(Data for review Opens)

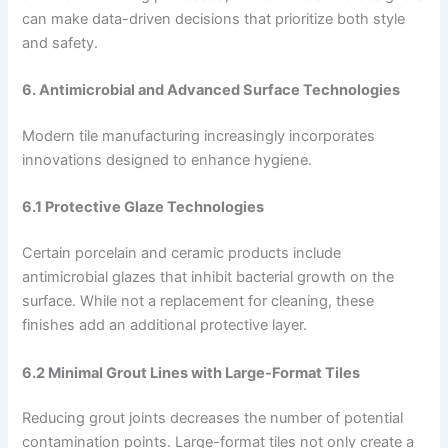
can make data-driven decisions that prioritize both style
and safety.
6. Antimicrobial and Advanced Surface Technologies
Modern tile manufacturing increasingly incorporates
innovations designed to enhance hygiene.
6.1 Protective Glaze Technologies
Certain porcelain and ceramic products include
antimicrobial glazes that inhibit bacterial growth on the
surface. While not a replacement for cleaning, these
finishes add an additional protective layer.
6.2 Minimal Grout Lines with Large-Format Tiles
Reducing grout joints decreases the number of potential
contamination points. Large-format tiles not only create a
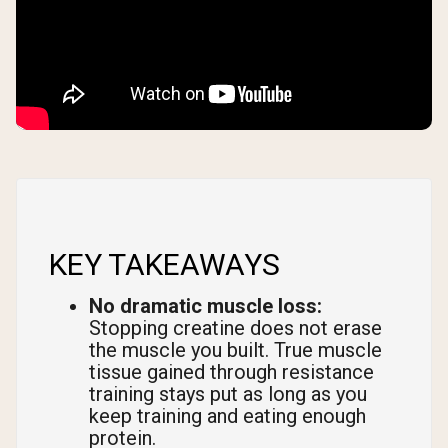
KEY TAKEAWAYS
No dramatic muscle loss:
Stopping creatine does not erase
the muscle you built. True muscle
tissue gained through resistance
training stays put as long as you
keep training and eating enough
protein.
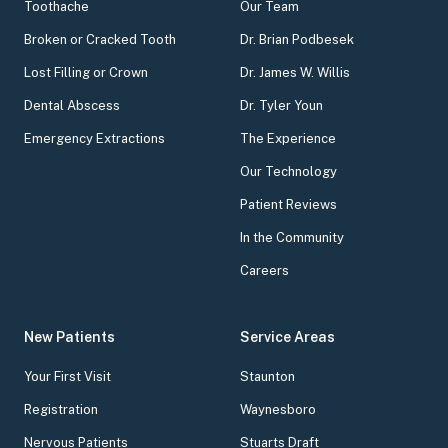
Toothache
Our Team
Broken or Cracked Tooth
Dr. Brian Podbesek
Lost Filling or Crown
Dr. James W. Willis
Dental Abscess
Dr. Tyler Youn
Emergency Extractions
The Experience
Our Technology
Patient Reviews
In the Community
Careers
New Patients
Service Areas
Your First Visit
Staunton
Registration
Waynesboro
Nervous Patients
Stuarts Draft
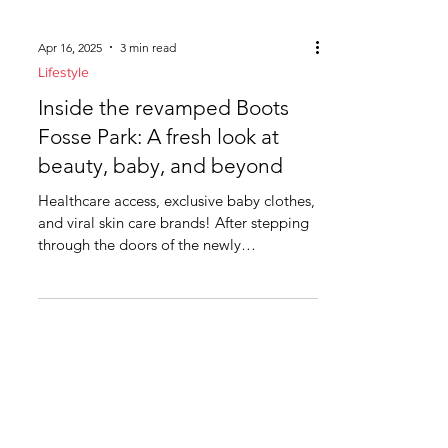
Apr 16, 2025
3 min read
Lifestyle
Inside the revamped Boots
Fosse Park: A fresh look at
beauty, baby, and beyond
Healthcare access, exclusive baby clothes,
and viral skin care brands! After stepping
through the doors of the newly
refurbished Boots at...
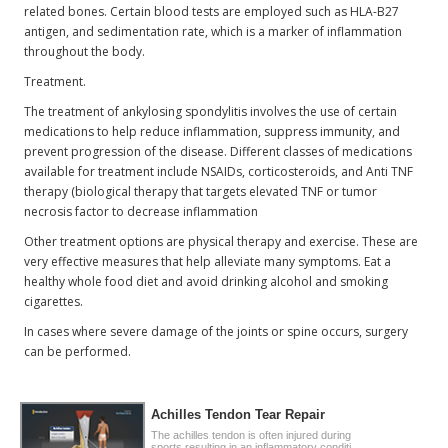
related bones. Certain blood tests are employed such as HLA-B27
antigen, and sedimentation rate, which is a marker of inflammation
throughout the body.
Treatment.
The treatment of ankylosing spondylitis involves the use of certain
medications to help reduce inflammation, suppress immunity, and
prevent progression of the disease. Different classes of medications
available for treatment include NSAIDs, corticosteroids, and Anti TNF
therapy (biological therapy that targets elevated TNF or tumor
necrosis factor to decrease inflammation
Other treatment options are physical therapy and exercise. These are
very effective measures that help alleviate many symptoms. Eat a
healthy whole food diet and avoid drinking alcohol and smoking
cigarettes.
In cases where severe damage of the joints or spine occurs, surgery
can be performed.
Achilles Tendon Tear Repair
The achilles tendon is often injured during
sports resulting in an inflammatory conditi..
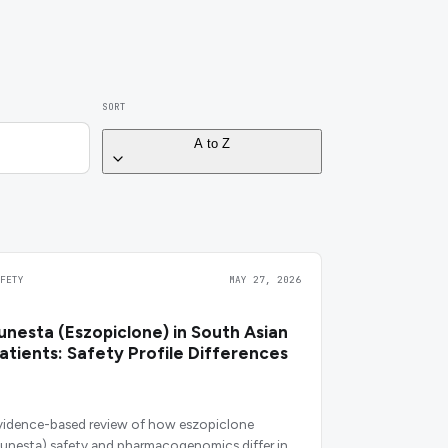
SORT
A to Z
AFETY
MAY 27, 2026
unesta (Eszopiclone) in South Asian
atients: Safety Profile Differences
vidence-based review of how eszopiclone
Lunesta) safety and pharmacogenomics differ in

(Data for review Closes)

- **Exercise brief**: Please extract exactly the lines of the data, from the first through the line containing "Stopping creatine does not erase", and add no pictures to the copy.

- **Result**:
can make data-driven decisions that prioritize both style
and safety.
6. Antimicrobial and Advanced Surface Technologies
Modern tile manufacturing increasingly incorporates
innovations designed to enhance hygiene.
6.1 Protective Glaze Technologies
Certain porcelain and ceramic products include
antimicrobial glazes that inhibit bacterial growth on the
surface. While not a replacement for cleaning, these
finishes add an additional protective layer.
6.2 Minimal Grout Lines with Large-Format Tiles
Reducing grout joints decreases the number of potential
contamination points. Large-format tiles not only create a
KEY TAKEAWAYS
No dramatic muscle loss:
Stopping creatine does not erase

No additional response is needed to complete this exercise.